4th Governor of Yap
- In office January 13, 2003 – January 8, 2007
- Lieutenant: Joseph Habuchimai
- Preceded by: Vincent A. Figir
- Succeeded by: Sebastian Anefal

Personal details
- Born: January 1, 1946 Yap, FSM
- Spouse: Serly Sivas Ruecho
- Children: 2
- Alma mater: University of Guam

= Robert Ruecho =

Robert Ruecho is a Micronesian politician and diplomat.
Ruecho served as the Governor of Yap, one of the four states which make up the Federated States of Micronesia (FSM), from 2003 to 2007. He became the Consul-General for FSM on neighboring Guam on October 17, 2011.
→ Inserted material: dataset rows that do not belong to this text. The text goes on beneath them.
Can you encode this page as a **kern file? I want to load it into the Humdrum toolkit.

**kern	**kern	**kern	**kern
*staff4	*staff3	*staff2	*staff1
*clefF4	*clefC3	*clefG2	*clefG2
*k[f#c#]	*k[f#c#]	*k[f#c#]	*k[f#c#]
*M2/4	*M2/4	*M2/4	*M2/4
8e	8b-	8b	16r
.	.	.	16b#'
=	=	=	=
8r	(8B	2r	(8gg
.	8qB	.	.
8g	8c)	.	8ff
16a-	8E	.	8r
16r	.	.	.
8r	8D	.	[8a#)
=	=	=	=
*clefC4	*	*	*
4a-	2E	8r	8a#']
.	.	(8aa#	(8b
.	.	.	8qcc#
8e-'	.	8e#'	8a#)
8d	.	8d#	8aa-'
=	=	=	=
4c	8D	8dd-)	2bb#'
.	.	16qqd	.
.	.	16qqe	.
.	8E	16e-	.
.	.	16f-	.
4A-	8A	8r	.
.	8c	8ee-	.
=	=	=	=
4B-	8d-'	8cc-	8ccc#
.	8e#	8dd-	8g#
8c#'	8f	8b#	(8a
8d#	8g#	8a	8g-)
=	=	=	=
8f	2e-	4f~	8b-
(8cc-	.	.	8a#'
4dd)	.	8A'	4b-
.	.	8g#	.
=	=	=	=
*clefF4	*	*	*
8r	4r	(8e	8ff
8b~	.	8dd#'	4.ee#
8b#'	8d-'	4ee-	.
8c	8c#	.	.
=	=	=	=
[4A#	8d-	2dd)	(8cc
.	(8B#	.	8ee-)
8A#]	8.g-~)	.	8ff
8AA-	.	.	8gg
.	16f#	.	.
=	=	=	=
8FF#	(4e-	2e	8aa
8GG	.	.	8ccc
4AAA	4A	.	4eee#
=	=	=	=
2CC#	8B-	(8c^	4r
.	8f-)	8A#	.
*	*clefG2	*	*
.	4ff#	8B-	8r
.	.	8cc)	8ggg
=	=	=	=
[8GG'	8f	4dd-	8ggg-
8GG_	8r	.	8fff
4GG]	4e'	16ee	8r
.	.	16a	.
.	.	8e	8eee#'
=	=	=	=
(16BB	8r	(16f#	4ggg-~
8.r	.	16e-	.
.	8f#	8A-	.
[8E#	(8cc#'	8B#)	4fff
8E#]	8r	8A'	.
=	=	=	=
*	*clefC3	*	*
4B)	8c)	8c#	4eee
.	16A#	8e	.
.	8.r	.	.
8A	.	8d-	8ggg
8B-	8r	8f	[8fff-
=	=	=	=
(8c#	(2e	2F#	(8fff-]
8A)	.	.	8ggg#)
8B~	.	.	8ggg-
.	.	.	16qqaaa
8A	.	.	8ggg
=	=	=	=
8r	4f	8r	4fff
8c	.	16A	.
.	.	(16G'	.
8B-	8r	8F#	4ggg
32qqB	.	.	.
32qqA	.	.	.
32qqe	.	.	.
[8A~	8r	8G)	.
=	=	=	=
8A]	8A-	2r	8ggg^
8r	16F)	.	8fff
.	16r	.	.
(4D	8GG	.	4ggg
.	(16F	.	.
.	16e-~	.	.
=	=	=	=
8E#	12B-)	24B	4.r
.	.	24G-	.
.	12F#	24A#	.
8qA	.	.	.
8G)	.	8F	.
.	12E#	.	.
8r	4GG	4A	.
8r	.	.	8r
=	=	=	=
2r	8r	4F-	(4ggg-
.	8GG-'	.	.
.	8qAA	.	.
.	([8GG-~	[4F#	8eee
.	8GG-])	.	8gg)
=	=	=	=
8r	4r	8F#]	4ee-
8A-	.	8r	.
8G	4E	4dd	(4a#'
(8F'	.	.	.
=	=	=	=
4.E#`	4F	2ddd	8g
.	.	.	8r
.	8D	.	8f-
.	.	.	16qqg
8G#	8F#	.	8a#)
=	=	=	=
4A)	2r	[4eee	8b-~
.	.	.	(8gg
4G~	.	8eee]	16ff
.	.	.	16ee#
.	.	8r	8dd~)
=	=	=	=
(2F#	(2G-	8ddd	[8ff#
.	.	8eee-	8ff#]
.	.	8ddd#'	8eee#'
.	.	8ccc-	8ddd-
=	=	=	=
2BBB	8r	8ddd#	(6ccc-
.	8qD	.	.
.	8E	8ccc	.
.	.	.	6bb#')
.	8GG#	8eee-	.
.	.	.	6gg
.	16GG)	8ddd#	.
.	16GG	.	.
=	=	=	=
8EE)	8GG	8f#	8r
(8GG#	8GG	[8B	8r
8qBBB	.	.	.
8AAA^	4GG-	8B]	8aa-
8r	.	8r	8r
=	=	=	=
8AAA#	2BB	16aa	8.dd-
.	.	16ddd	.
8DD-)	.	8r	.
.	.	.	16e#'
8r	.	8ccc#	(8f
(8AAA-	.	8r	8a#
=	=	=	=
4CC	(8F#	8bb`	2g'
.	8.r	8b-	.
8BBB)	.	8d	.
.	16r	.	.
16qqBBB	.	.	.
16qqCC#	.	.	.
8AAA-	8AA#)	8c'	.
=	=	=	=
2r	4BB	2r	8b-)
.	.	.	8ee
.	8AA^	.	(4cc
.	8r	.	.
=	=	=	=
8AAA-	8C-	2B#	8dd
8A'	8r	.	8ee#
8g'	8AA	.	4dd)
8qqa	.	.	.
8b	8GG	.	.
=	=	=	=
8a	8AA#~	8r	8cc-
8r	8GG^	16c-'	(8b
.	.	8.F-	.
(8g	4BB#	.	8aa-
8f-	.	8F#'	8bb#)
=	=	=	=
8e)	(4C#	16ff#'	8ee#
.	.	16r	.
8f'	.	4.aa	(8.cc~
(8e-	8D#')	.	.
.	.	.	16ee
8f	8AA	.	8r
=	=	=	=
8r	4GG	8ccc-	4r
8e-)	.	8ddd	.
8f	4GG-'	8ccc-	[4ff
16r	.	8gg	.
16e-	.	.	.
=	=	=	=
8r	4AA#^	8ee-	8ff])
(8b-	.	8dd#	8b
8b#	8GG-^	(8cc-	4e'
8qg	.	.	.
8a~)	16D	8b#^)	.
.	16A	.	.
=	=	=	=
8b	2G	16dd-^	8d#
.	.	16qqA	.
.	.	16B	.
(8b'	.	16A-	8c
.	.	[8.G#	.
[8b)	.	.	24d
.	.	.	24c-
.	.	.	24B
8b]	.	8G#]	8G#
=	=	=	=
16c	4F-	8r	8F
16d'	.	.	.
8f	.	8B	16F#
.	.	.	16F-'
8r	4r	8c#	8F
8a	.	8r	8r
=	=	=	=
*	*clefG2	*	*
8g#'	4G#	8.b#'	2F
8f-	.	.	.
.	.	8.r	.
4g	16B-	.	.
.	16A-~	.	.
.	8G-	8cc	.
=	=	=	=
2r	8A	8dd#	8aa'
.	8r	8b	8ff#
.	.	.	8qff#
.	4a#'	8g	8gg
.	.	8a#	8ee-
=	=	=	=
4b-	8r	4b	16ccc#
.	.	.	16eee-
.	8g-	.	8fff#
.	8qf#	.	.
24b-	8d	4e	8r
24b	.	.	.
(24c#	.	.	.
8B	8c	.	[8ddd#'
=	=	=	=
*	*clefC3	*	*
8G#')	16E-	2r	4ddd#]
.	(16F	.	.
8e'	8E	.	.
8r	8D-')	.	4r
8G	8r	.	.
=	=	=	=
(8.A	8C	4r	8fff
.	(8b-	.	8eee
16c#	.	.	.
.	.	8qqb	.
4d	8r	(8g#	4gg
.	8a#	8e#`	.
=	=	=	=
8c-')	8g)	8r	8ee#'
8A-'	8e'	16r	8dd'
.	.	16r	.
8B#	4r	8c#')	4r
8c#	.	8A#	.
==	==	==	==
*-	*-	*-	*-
Robert Ruecho was elected Governor of Yap in the 2002 gubernatorial election and took office in 2003. His running mate in 2002 was Joseph Habuchimai, who became Yap's lieutenant governor. Ruecho was defeated for re-election by Sebastian Anefal in 2006.

Ruecho moved to Guam in 2008. He served on the Advisory on Micronesian Affairs for former Guam Governor Felix Camacho.

Micronesian President Manny Mori nominated Ruecho as FSM's Consul-General to Guam in July 2011. He was chosen to replace outgoing, longtime consul-general, Gerson Jackson. Ruecho was confirmed by the FSM Congress in August 2011.

Ruecho sworn into office at 11:30 p.m. on October 17, 2011, at the International Trade Center in Guam by President Manny Mori. President Mori was on an official visit to Guam at the time to meet with members of the Micronesian migrant community. Ruecho's challenges include increased tensions between Guamanians and the Micronesian community over recent gang related crime on the island.